_Records shown_.
----

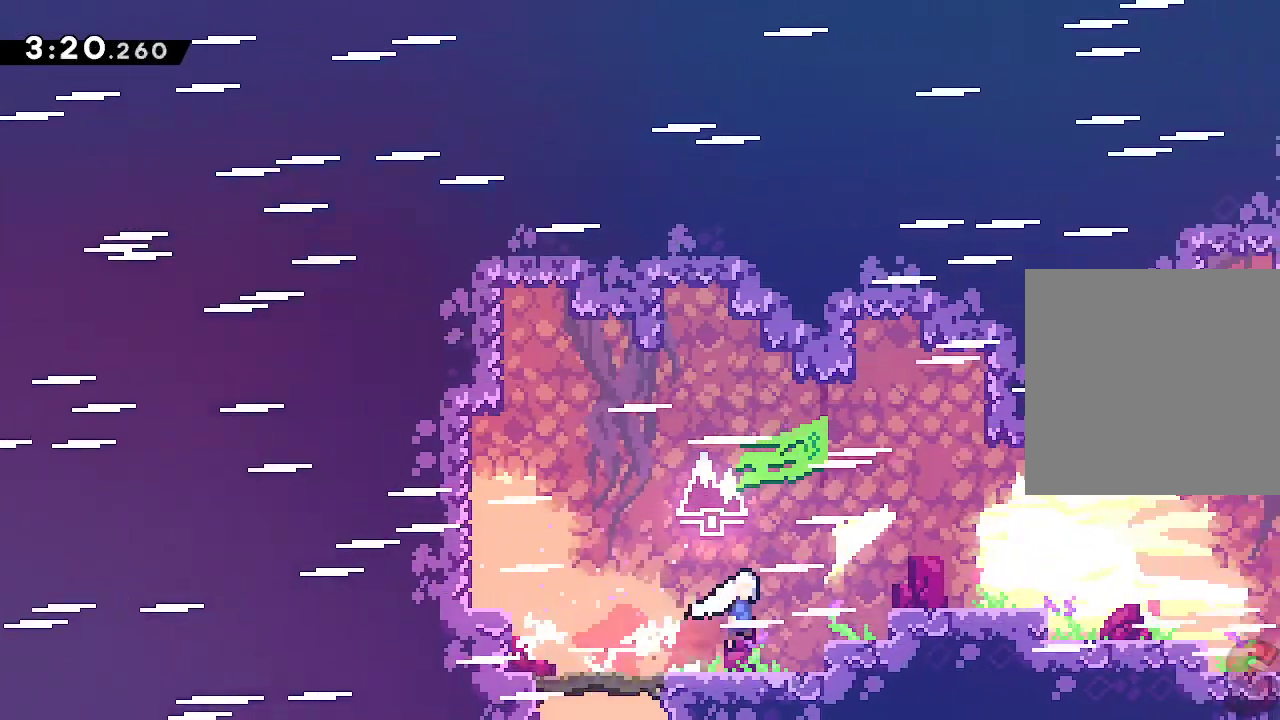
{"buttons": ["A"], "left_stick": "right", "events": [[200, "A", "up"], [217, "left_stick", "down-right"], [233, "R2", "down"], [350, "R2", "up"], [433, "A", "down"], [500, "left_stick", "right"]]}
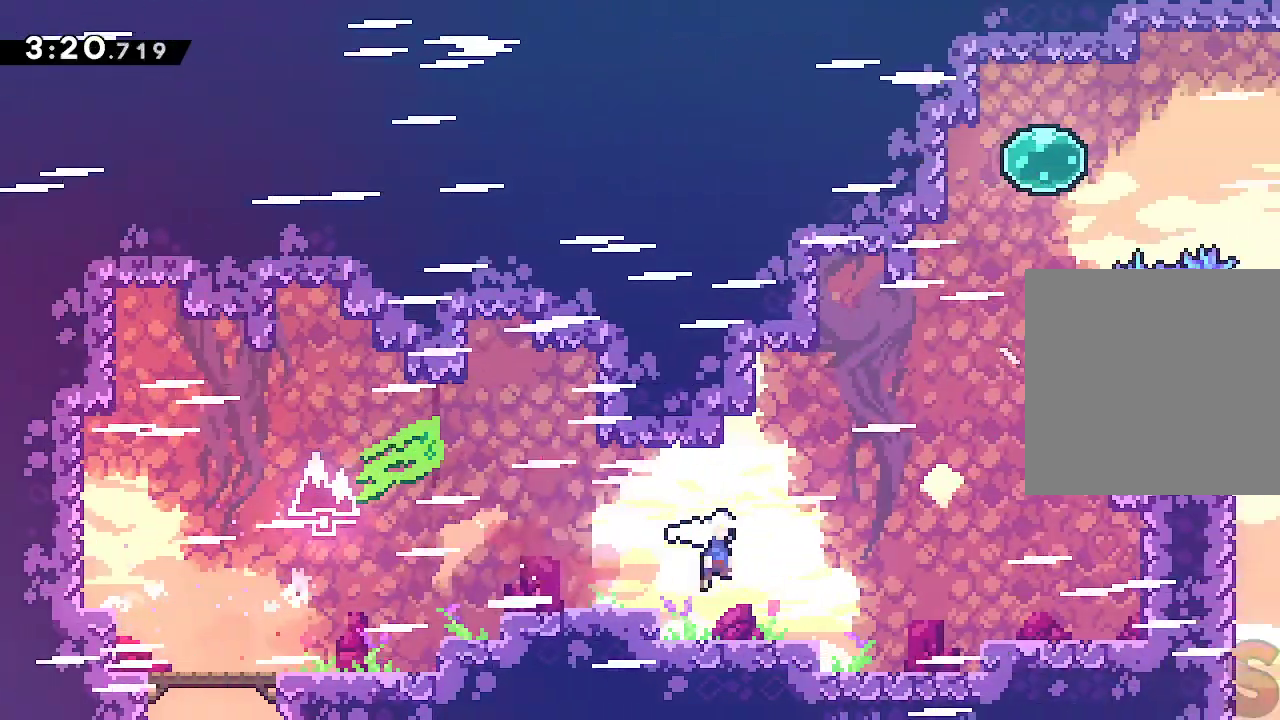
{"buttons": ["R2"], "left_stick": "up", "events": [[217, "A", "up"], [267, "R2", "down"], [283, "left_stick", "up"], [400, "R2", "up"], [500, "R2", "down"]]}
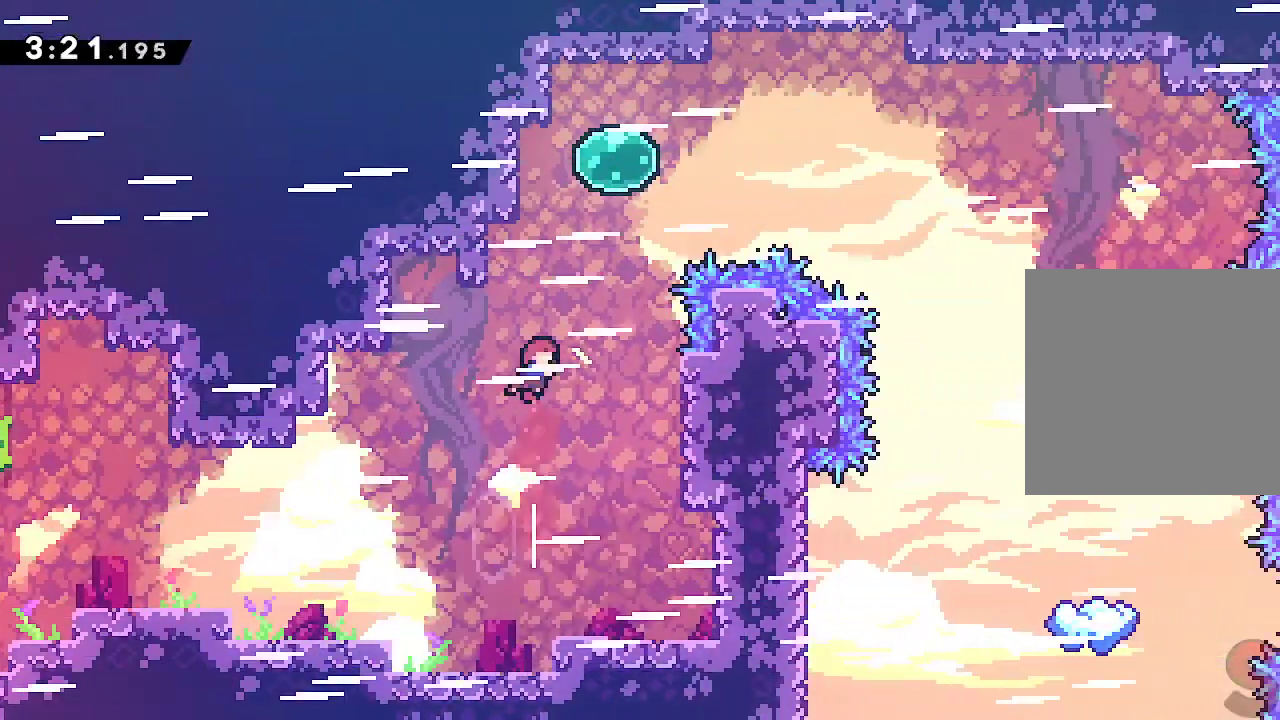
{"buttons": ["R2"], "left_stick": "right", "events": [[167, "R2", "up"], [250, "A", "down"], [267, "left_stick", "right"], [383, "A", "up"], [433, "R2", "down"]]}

----

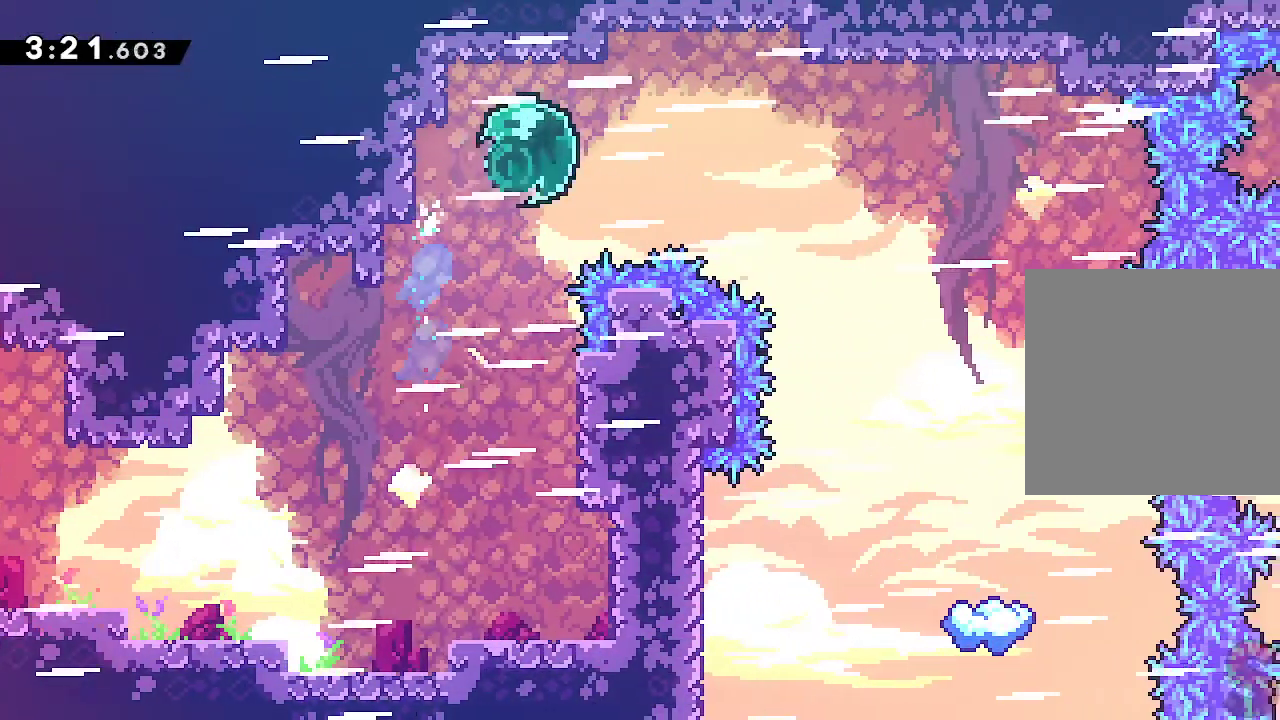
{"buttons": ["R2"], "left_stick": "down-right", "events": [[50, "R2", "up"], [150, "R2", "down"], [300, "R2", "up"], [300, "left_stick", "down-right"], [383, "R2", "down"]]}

----

_Directions for this task_.
Search the data above for lines holding "right" and copy each of them.

_Solution to this problem_.
{"buttons": ["A"], "left_stick": "right", "events": [[200, "A", "up"], [217, "left_stick", "down-right"], [233, "R2", "down"], [350, "R2", "up"], [433, "A", "down"], [500, "left_stick", "right"]]}
{"buttons": ["R2"], "left_stick": "right", "events": [[167, "R2", "up"], [250, "A", "down"], [267, "left_stick", "right"], [383, "A", "up"], [433, "R2", "down"]]}
{"buttons": ["R2"], "left_stick": "down-right", "events": [[50, "R2", "up"], [150, "R2", "down"], [300, "R2", "up"], [300, "left_stick", "down-right"], [383, "R2", "down"]]}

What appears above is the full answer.